Session context: A member raised a pointed question during the AI council discussion: is there a vetting process for selecting council members that accounts for blind spots — ensuring the assembled perspectives complement rather than compound each other? Lou gave an honest answer that surfaced the structural problem underneath the question.

Core Idea

When you build an AI advisory board, you are simultaneously the architect and the subject under review. You choose which expert lenses to assemble. You write the briefs that define each persona’s perspective. You decide which domains to represent.

The bias this creates is invisible: you populate the council with perspectives you already find credible. The board reflects your existing assumptions back at you, but now with the added authority of multiple “expert” voices in apparent agreement. It feels like getting diverse input. What it actually is: your own mental models in different costumes.

This isn’t a flaw in the AI council concept — it’s a structural property of any self-assembled advisory system. Human advisory boards have the same problem. The founder who built the board rarely recruited people who fundamentally challenge their worldview.
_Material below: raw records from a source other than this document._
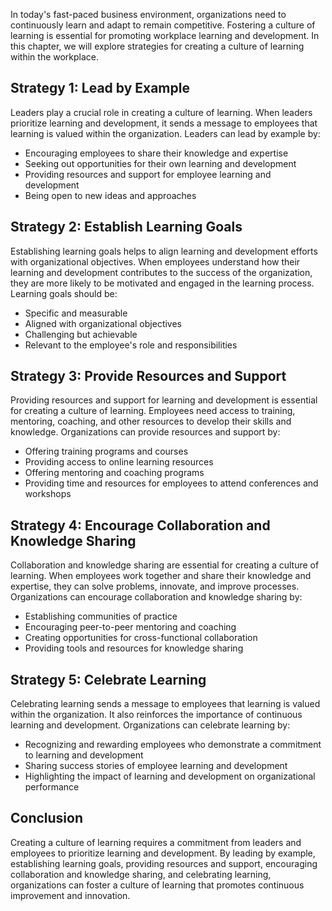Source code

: 
In today's fast-paced business environment, organizations need to continuously learn and adapt to remain competitive. Fostering a culture of learning is essential for promoting workplace learning and development. In this chapter, we will explore strategies for creating a culture of learning within the workplace.

Strategy 1: Lead by Example
---------------------------

Leaders play a crucial role in creating a culture of learning. When leaders prioritize learning and development, it sends a message to employees that learning is valued within the organization. Leaders can lead by example by:

* Encouraging employees to share their knowledge and expertise
* Seeking out opportunities for their own learning and development
* Providing resources and support for employee learning and development
* Being open to new ideas and approaches

Strategy 2: Establish Learning Goals
------------------------------------

Establishing learning goals helps to align learning and development efforts with organizational objectives. When employees understand how their learning and development contributes to the success of the organization, they are more likely to be motivated and engaged in the learning process. Learning goals should be:

* Specific and measurable
* Aligned with organizational objectives
* Challenging but achievable
* Relevant to the employee's role and responsibilities

Strategy 3: Provide Resources and Support
-----------------------------------------

Providing resources and support for learning and development is essential for creating a culture of learning. Employees need access to training, mentoring, coaching, and other resources to develop their skills and knowledge. Organizations can provide resources and support by:

* Offering training programs and courses
* Providing access to online learning resources
* Offering mentoring and coaching programs
* Providing time and resources for employees to attend conferences and workshops

Strategy 4: Encourage Collaboration and Knowledge Sharing
---------------------------------------------------------

Collaboration and knowledge sharing are essential for creating a culture of learning. When employees work together and share their knowledge and expertise, they can solve problems, innovate, and improve processes. Organizations can encourage collaboration and knowledge sharing by:

* Establishing communities of practice
* Encouraging peer-to-peer mentoring and coaching
* Creating opportunities for cross-functional collaboration
* Providing tools and resources for knowledge sharing

Strategy 5: Celebrate Learning
------------------------------

Celebrating learning sends a message to employees that learning is valued within the organization. It also reinforces the importance of continuous learning and development. Organizations can celebrate learning by:

* Recognizing and rewarding employees who demonstrate a commitment to learning and development
* Sharing success stories of employee learning and development
* Highlighting the impact of learning and development on organizational performance

Conclusion
----------

Creating a culture of learning requires a commitment from leaders and employees to prioritize learning and development. By leading by example, establishing learning goals, providing resources and support, encouraging collaboration and knowledge sharing, and celebrating learning, organizations can foster a culture of learning that promotes continuous improvement and innovation.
The fix is a composition audit conducted before the council meets, not after. Ask:

  • Who is NOT on this council? Which domains and perspectives are absent?
  • Which of my assumptions does every member share? If your entire council believes X, X is invisible to the council.
  • What adjacent domain might see this differently? A board of marketing experts has no friction from an operations lens. A board of coaches has no friction from a client-side perspective.
  • Is there a moderator role? Someone whose job is to surface gaps, not integrate outputs.

Lou’s answer to the implementation question was precise: the structural solution is a moderator agent whose job is to identify what the council is not considering, not to synthesize what it did. That’s a fundamentally different role from the expert personas — it requires stepping outside the question and asking what’s missing from the frame.

Practical Application

Add a Meta-Moderator to any AI council configuration. Prompt it with:

“You are not a domain expert. Your job is to audit the perspectives above for blind spots. What expert lens is absent from this council? What assumption does every member share that has not been examined? What is the most important question this council has not asked?”

Run this after the council members weigh in, before you synthesize their outputs. The moderator’s output is often more valuable than the council’s — because it names what the frame excluded.

For a quick composition audit before assembling any council: list your intended members, then list the three domains most likely to disagree with your approach. If none of them are on the council, recruit one.

Evolution Across Sessions

Multi-Model Debate established that using competing models prevents sycophancy. Data-Gated Pushback addressed breaking agreement loops by requiring evidence. This insight goes upstream — to the composition of the council before it convenes. The problem isn’t that AI agrees too readily; it’s that you built a council pre-loaded to agree on your core assumptions. The composition is the blind spot.